Saturday, November 23, 2013
"If you could kick the person in the pants responsible for most of your trouble, you wouldn't sit for a month."
This quote is often attributed to Theodore Roosevelt, but I'm a little skeptical that he said it. Regardless, there's an awful lot of truth in that humorous little sentence.
We could all do with taking a little more accountability for our actions. I've met too many people who seem to think that the world is responsible for their problems, without instead looking inward and doing a little self-reflection. No doubt I'm guilty, too.
Some people are born into dire circumstances, and some are blessed with an exalted station in life from birth onward. But despite this inequality, we all face adversity at one point or another. Realizing this, and failing to fall into the victim trap, is key to not only survival, but also personal growth and satisfaction, in my experience. For if we are responsible for our own failures, we are also responsible for our own successes, and we can take pride in our perseverance.
Every choice we make sets in action a chain of events that extends eternally forward. Nothing we do is without consequence. It's like the old adage of the stone tossed into the water, and the ripples continually flowing toward the bank. We may not be able to foresee the future, but the choices we make today impact it all the same...so choose wisely.

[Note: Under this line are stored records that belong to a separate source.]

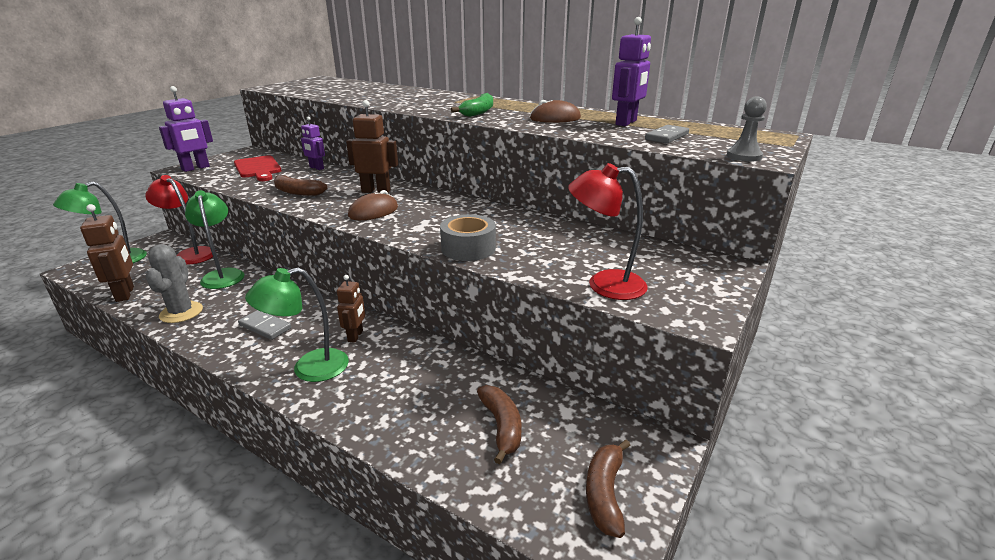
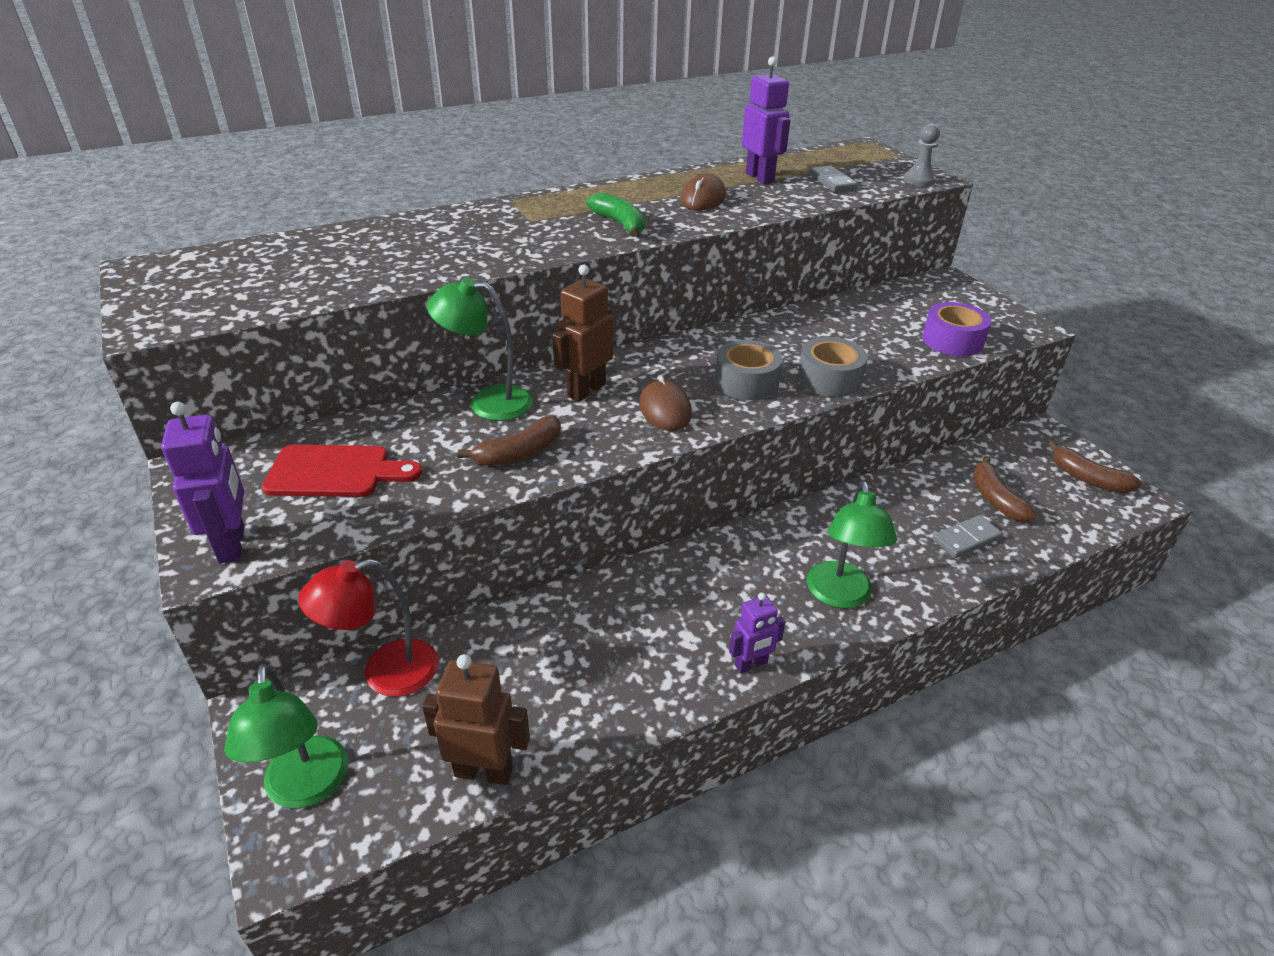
camera: 60 degrees left, 10 degrees up
grey cactus [145,244,203,323] -> none
green lamp [185,190,245,289] -> green lamp moved to [427,277,533,421]
grey domino [238,310,291,340] -> grey domino moved to [932,515,1003,558]
purple robot [301,117,325,170] -> purple robot moved to [729,593,785,673]
brown robot [337,275,365,343] -> none
brown banana [477,385,521,464] -> brown banana turned 120 degrees counterclockwise [973,456,1037,522]
red lamp [568,163,648,300] -> purple tape [922,302,991,356]
none -> grey tape [715,340,783,400]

I've met people who are appalled at my lifestyle, wondering how I can toil away day after day, rarely stopping to enjoy life's simpler pleasures. They don't understand the concept of delayed gratification, and I've watched over the years as some of their lives have turned out drastically differently than they had hoped and planned. And then, without fail, they raise their fists to the sky and blame the heavens for their misfortune. Yet, if their younger selves had only been a little more willing to put their noses to the grindstone and work towards the goals they desired, their situations might have turned out much differently.
I'm certainly not suggesting that everyone pursue an ascetic lifestyle and forego all joy in the present day. That is no way to live, either. However, if people would pause to consider the ripples they are sending out, and where these may eventually land, they might achieve an even better life in the future--one for which they can be proud, because they earned it through their hard work.
We are our own worst adversaries, but we also have the potential to be our own best supporters.